BRUSSELS — NATO foreign ministers on Tuesday condemned what they called Russia's "continued and deliberate destabilization" in Ukraine, and announced new assistance for Ukraine's military.
The ministers, meeting in Brussels, spoke with their Ukrainian counterpart, Pavlo Klimkin, via a video hookup with Kiev on Tuesday. They criticized Russia's reported military buildup in Crimea and Kremlin plans for a military buildup in the Black Sea.
In a statement, U.S. Secretary of State John Kerry and the other ministers said Russia's actions "undermine the security of Ukraine and have serious implications for the stability and security of the entire Euro-Atlantic area."
To help finance the reform and modernization of Ukraine's military, NATO has announced the creation of so-called trust funds. The ministers said Tuesday the funds are now operational for logistics, cyber defense, rehabilitation of wounded soldiers and other uses.

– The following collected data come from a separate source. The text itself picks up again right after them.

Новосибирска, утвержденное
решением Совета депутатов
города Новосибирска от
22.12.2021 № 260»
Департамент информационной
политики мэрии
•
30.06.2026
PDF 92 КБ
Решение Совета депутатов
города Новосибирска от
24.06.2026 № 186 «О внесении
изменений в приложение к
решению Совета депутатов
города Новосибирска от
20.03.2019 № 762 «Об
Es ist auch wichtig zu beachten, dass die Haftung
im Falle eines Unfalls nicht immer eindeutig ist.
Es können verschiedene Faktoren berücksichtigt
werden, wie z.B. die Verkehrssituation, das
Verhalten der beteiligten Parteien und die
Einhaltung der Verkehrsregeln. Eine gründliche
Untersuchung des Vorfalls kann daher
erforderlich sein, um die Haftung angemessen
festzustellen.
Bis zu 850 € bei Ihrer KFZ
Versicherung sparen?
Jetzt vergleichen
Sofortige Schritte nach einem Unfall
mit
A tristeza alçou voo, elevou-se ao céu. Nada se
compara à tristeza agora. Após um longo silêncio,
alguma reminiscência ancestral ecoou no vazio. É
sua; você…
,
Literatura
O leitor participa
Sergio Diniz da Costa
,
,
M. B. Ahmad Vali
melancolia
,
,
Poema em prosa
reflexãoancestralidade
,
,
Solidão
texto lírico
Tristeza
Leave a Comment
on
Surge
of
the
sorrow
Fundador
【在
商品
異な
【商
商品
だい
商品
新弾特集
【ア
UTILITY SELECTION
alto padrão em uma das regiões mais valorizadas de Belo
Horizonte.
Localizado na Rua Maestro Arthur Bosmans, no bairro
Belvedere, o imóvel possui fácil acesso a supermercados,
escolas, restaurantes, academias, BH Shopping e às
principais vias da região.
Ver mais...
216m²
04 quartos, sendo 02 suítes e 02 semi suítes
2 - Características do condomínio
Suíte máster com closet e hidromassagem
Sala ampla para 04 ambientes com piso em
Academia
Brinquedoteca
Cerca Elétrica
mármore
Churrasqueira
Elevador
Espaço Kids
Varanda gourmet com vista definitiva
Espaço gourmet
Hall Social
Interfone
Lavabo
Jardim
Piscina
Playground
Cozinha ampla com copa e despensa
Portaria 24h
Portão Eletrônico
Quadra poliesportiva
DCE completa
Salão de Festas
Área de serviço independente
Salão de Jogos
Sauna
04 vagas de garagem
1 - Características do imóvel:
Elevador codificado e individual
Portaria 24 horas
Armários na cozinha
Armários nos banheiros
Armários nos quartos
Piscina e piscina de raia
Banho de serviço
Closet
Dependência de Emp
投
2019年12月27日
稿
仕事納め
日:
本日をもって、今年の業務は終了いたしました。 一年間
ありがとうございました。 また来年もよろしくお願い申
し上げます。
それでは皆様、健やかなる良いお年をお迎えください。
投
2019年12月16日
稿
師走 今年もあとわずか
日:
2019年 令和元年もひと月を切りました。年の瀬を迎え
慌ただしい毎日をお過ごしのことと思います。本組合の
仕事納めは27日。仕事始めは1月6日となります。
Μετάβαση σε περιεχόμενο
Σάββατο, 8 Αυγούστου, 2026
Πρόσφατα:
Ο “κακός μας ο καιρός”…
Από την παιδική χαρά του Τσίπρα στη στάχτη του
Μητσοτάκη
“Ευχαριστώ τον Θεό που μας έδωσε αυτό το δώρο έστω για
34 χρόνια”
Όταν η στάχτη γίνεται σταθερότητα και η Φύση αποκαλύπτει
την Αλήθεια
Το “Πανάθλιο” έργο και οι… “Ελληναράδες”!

"The choice of Ukraine to join the family of European democracies is clear and it has to be respected," NATO Secretary-General Jens Stoltenberg told a news conference.
The meeting was NATO's most important gathering since President Barack Obama and other alliance heads of state and government met in Wales 90 days earlier.
Stoltenberg said the foreign ministers are expected to take key decisions in several areas, including maintaining a "continuous NATO presence" in front-line alliance member states near Russia, and creation of an interim rapid-reaction force to come to the assistance of NATO nations under direct threat from Russia or elsewhere.
The ministers also are expected to authorize the launch of an advisory mission in Afghanistan on Jan. 1, when NATO-led combat operations there are scheduled to end.